4 Dead After Car Plunges Into Queens Creek: Police

A car packed with five young friends who were leaving a birthday party in Queens Friday night hit a curb and flipped into a creek, trapping and killing four passengers, authorities said.

The driver escaped serious injury and called 911, telling responding officers that the passengers were trapped in the underwater car, the NYPD said in a statement.

The 20-year-old driver, who was in stable condition, said he and his four passengers had left a party nearby when his car hopped the curb on a dead-end street in Astoria and plunged into Steinway Creek, off the East River, at around 10:35 p.m.

Divers from the FDNY had to break the car's windows to pull out the two men and two women who were trapped, officials said. The women and one of the men were pronounced dead at Elmhurst General Hospital, and the other man was pronounced dead at Mount Sinai Hospital.

The four who died were all from East Elmhurst and between the ages of 19 and 21: Darius Fletcher, Jada Monique Butts, Crystal Gravely and Jaleel Furtado.

Several of the victims' family members visited the scene Saturday morning. The sobbing stepmother of one was comforted by police.

Police did not immediately identify the driver.

Police said early Saturday the investigation was continuing but that the driver had been given and passed a breathalyzer test. The roads were also wet Friday night, and investigators are looking into whether that may have caused the accident.

Police visited a car service business that has security cameras trained in the direction the car would have been going in hopes of learning the vehicle's speed in the seconds before it crashed.

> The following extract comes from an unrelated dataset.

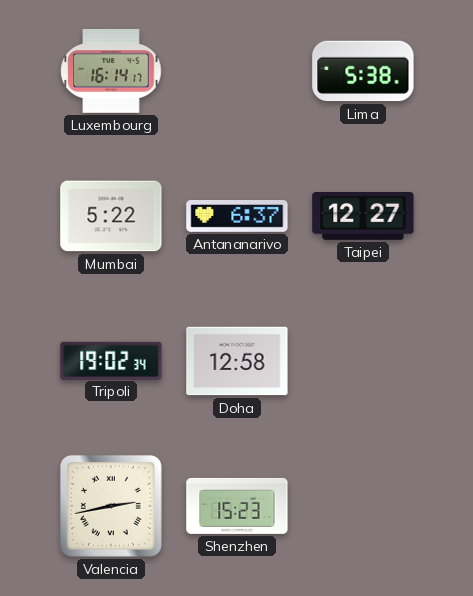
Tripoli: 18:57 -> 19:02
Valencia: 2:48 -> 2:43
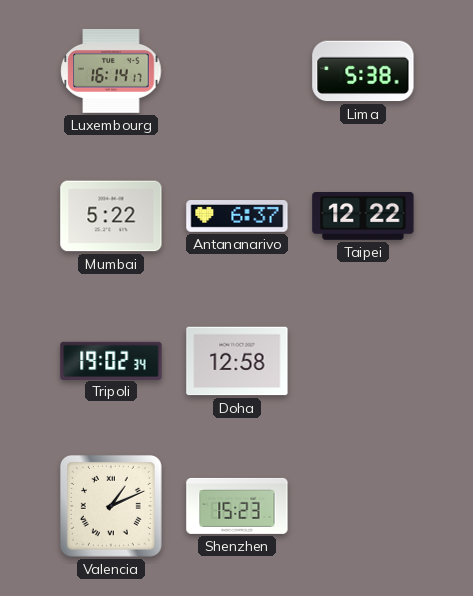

The deaths shook residents of East Elmhurst, the working-class neighborhood of brick row houses where all four victims lived within two blocks of each other.
 
Susan Martinez, who lives across the street from the home of Crystal Gravely, said the four longtime friends had gone out to celebrate what would have been Gravely's 20th birthday Saturday.
 
"They were all friends and they went to church and they all had jobs," Martinez said. "That's how they grew up."
 
Martinez watched as Gravely's father stepped out of his house and walked slowly to the backyard without speaking to anyone.
 
"He hasn't taken it in yet--that his only child will never be back," Martinez said.
 
Hairdresser Sheila Ortiz said both of the young women got their hair done at her salon, and she had known them since they were little girls.
 
"Those kids were very happy," Ortiz said. "They were nice young kids, not troublemakers."